Canopy Bridges Key To Habitat Connectivity Globally And Arboreal Animal Conservation


Roads and other forms of human linear infrastructure are a major source of direct mortality for wildlife. They present substantial threats to global ecosystems through collisions with vehicles and bisection of habitats, causing isolation of animal populations on either side.

Such isolation can lead to the loss of access to important resources such as food, shelter and mates and eventually to substantial species decline. The impacts on terrestrial mammals are profound, but in many parts of the world, many species are partially or entirely arboreal or tree-living, and their aversion to coming down to the ground makes the impact of roads even more pronounced.

Canopy bridges — artificial and natural crossing structures over linear infrastructure — are increasingly implemented by scientists and conservation practitioners to help solve this habitat fragmentation problem. The 23 peer-reviewed case studies on research in 14 countries included in the December issue of Folia Primatologica illustrate the increasing sophistication of canopy bridge research with growing interest by researchers in testing innovative designs and monitoring methods.

This new body of literature will substantially contribute to the understanding of canopy bridges, including species’ use of different designs, involved costs and materials. These improvements and the transfer of knowledge between research teams will allow the implementation of canopy bridges to be scaled up globally and the challenge of a growing road network to have mitigation solutions for arboreal species.

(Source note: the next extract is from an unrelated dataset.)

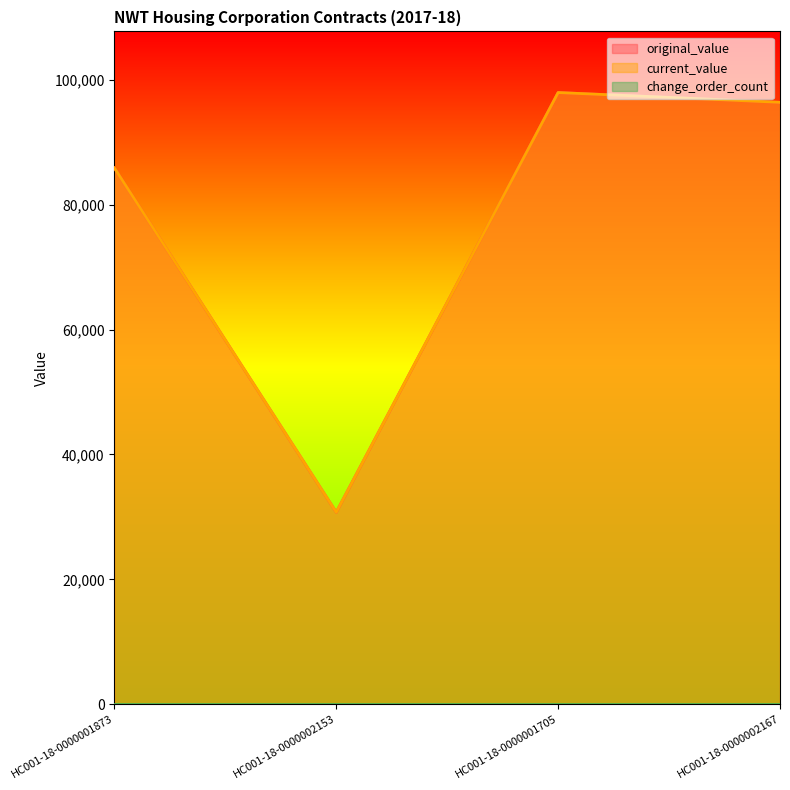

What is the difference between the second highest and second lowest values in the current_value series?

10520.6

 “Designing and implementing bridges animals will use can be extremely challenging. As the global road system explodes, it is perfect timing for conservationists and practitioners to learn from each other to more efficiently implement solutions that work,” said Tremaine Gregory, lead editor, co-author of three publications and conservation ecologist at the Smithsonian’s National Zoo and Conservation Biology Institute.

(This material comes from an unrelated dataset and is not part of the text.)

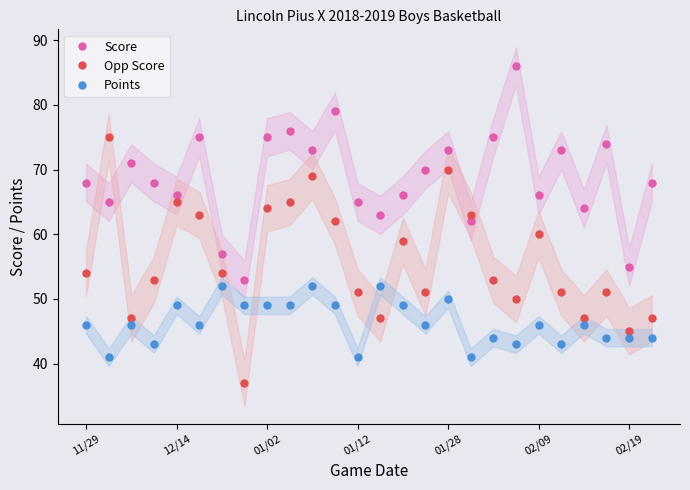

True or false: Points and Score intersect in this chart.

False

 “This special issue features new insights from researchers and practitioners from all around the globe that can guide important changes toward arboreal species conservation. This range of information is a relevant advance for science and for managing road development in a way that is more sustainable for wildlife,” said Fernanda Abra, co-editor, co-author of two publications and postdoctoral fellow in the Smithsonian’s National Zoo and Conservation Biology Institute.